• _CONSIGNE_
D'après le texte « Au lecteur », à quoi Montaigne dit-il avoir voué son livre ?

• _TEXTE PRÉSENTÉ_
================================
Montaigne, Au lecteur
C’est ici un livre de bonne foi, lecteur. Il t’avertit, dés l’entrée, que je ne m’y suis proposé aucune fin, que domestique et privée. Je n’y ai eu nulle considération de ton service, ni de ma gloire. Mes forces ne sont pas capables d’un tel dessein. Je l’ai voué à la commodité particulière de mes parents et amis : à ce que m’ayant perdu (ce qu’ils ont à faire bientôt) ils y puissent retrouver aucuns traits de mes conditions et humeurs, et que par ce moyen ils nourrissent, plus altiére et plus vive, la connaissance qu’ils ont eue de moi. Si c’eût été pour rechercher la faveur du monde, je me fusse mieux paré et me présenterais en une marche étudiée. Je veux qu’on m’y voie en ma façon simple, naturelle et ordinaire, sans contention et artifice : car c’est moi que je peins. Mes défauts s’y liront au vif, et ma forme naïve, autant que la révérence publique me l’a permis. Que si j’eusse été entre ces nations qu’on dit vivre encore sous la douce liberté des premières lois de nature, je t’assure que je m’y fusse très volontiers peint tout entier, et tout nu. Ainsi, lecteur, je suis moi-même la matière de mon livre : ce n’est pas raison que tu emploies ton loisir en un sujet si frivole et si vain. Adieu donc ; de Montaigne, ce premier de mars mil cinq cent quatre vingts.
================================
• _LIGNES RÉPERTORIÉES_
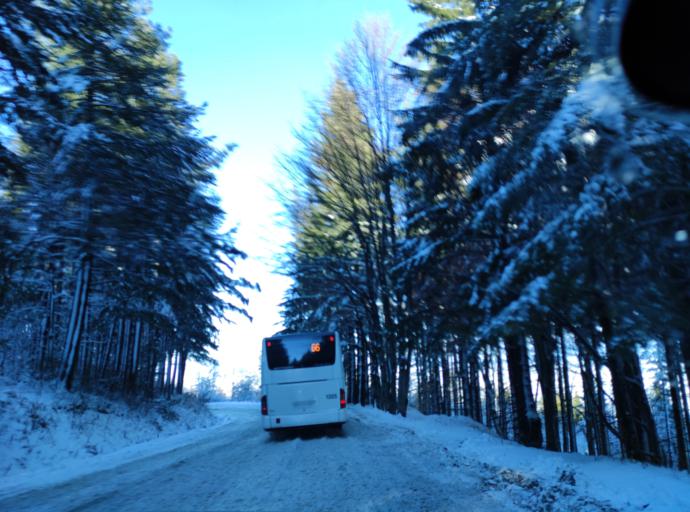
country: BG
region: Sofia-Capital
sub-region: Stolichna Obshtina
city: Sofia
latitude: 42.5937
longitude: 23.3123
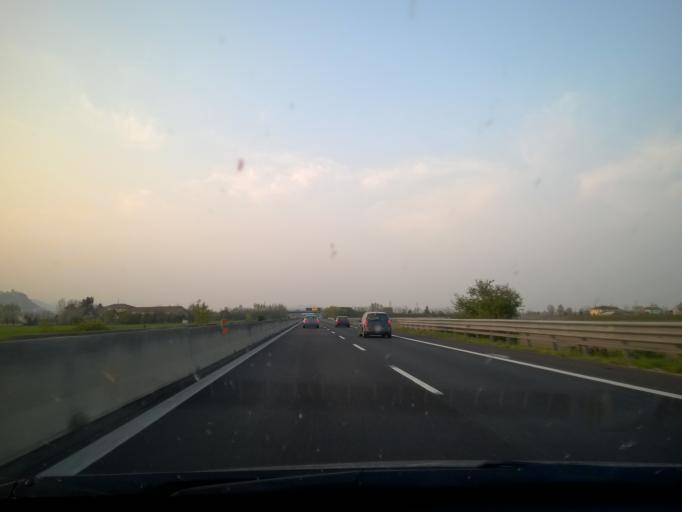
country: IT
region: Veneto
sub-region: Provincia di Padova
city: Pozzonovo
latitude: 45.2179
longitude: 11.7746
================================
• _RÉPONSE ATTENDUE_
À la commodité particulière de ses parents et amis.